Kira-kira is a Japanese word that describes things that glitter. It is Katie Takeshima's first word taught to her by her older sister Lynn as they lie in the empty road outside their house looking at the stars. Lynn teaches Katie everything worth knowing. When their family moves from their Japanese community in Iowa to Georgia, Lynn is the one who must explain why some of the other children won't talk to them at school.

The setting is 1950s Georgia. Katie's parents are American-born Japanese, but that doesn't change attitudes toward the family. Her mom and dad work in a poultry processing plant, in conditions typical of factories in the mid-1950s. Factory workers wear thick pads beneath their uniforms because they aren't allowed to take breaks to use the bathroom. Workers suffer permanent injury from long hours of performing the same tasks. They aren't given time off for sickness or family emergencies.
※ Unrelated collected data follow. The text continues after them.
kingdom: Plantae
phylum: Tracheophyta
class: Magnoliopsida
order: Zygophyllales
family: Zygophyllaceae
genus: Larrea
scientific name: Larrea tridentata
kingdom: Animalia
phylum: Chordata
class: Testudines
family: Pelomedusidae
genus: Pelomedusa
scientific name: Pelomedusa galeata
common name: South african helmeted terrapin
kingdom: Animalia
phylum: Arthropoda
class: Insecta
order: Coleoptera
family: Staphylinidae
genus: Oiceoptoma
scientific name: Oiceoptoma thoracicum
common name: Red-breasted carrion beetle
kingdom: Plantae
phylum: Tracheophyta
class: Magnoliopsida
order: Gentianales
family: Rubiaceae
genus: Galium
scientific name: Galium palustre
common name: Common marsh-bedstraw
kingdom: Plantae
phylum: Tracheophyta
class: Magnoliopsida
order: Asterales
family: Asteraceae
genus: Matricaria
Attempts to organize a union lead to beatings and other repercussions.

When Katie asks her mother about unions, her mother responds, "A union is when all the workers get together and fight the very people who have provided them with a job … It's wrong to fight the people who are trying to help you." Katie's mother is afraid of losing one of the few jobs available to Japanese-Americans.

Through the family's struggle to raise money for a home, it is Lynn who is always providing the link between the old and the new and helping the family to understand the process of assimilation. But when she gets sick, the family begins to fall apart. It is up to Katie to take on the role of big sister and eldest daughter.

Cynthia Kadohata is clearly a gifted writer. Her prose sparkles with a specificity that makes KIRA-KIRA read more like a memoir than fiction. There are many things in the book that are true. The conditions in post-war factories are true; in some places they still exist. The struggles of an American-born Japanese family are true, and the limitations placed on the family are still experienced by many immigrant families in this country. And the relationships in this book are true, especially the bond between Katie and her sister Lynn.

Early in the book Lynn tells her sister, "The blue of the sky is one of the most special colors in the world, because the color is deep but see-through both at the same time." She adds that water and people's eyes have the same quality. Good fiction can also have this quality of depth and transparency; KIRA-KIRA certainly does.